Posted on May 12, 2014 at 4:52 PM

Updated Monday, May 12 at 5:43 PM

CORVALLIS, Ore. -- An Oregon teenager accused of building bombs and plotting an attack on his high school in Albany has admitted to the charges in juvenile court.

Seventeen-year-old Grant Acord appeared before a judge in Corvallis on Monday. He admitted to six counts of manufacture of a destructive device and two counts of unlawful use of a weapon.

A judge sent Acord to the Oregon Youth Authority, which can hold him until his 25th birthday.

In a deal with prosecutors, adult charges of attempted aggravated murder were dropped.

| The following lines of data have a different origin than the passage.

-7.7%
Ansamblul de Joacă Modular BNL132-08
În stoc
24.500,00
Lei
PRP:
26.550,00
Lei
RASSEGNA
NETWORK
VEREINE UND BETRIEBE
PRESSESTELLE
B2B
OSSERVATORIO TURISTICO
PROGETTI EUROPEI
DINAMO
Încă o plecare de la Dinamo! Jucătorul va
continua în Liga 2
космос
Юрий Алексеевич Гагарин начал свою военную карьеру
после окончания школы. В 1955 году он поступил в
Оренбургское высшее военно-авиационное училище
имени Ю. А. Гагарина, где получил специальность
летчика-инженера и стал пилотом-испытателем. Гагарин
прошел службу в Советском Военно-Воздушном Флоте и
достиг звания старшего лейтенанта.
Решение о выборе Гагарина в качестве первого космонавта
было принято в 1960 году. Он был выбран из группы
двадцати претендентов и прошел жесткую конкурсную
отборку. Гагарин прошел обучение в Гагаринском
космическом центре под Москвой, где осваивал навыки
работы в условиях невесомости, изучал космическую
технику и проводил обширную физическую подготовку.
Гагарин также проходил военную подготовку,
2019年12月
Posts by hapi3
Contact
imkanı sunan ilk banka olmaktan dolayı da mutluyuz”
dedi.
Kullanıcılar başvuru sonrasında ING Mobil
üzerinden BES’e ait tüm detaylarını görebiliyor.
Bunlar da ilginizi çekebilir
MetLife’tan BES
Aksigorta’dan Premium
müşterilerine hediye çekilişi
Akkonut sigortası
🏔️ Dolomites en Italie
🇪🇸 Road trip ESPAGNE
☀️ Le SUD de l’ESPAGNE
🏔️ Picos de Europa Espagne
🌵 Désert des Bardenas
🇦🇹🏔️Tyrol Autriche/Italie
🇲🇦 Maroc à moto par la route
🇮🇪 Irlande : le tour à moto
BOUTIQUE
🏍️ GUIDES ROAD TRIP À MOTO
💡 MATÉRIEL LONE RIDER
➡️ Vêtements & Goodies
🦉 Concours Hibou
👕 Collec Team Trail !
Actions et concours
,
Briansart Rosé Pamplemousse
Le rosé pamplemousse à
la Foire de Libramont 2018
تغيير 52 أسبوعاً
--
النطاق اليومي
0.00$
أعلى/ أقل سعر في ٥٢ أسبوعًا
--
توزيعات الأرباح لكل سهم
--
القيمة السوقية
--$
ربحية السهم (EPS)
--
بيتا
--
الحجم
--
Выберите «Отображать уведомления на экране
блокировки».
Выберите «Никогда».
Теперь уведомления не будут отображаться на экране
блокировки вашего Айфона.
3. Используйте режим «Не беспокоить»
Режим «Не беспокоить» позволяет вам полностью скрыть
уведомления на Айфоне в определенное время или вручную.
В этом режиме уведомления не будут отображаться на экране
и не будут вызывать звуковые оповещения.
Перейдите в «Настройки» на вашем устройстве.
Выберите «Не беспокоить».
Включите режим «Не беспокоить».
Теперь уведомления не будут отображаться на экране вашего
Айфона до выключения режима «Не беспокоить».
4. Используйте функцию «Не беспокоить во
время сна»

Police arrested the teen last year, saying he wrote detailed plans to "shot and throw bombs throughout the school," and then kill himself.

Authorities discovered two pipe bombs, two Molotov cocktails and at least two Drano bombs hidden beneath the floorboards in Acord's bedroom.

THIS IS A BREAKING NEWS UPDATE. Check back soon for further information. AP's earlier story is below.

An Oregon teenager accused of building bombs and plotting an attack on his high school in Albany plans to admit to the allegations in juvenile court on Monday, his lawyer said.

Grant Acord, 17, will admit to six counts of manufacture of a destructive device and two counts of unlawful use of a weapon, defense attorney Jennifer Nash said. He'll be sent the Oregon Youth Authority, which can hold him until his 25th birthday.

In a deal with prosecutors, adult charges, which included attempted aggravated murder, will be dropped.

Police arrested the teenager last year after receiving a tip from a West Albany High School classmate. He wrote detailed plans to "shoot and throw bombs throughout the school" and then kill himself, authorities said.

The plans, which included a step-by-step itinerary for an attack, were written in notebooks that were found hidden beneath the floorboards in the teen's bedroom, along with two pipe bombs, two Molotov cocktails and at least two Drano bombs, police said last year.

A detective wrote that the notebooks indicate Acord "compares himself to both Eric Harris and Dylan Klebold," the teenagers who killed 13 people at Columbine High School in Colorado in 1999 before turning their guns on themselves.

Before reaching a deal with prosecutors, Acord had been planning an insanity defense. Nash had argued that Acord can distinguish right from wrong, but he was unable to follow the law because of a mental disorder.

In Oregon juvenile court, youths accused of wrongdoing do not enter pleas or receive convictions.

The Associated Press normally doesn't name minors accused of crimes, but it is doing so in this case because of the seriousness of the allegations and because Acord was initially charged as an adult.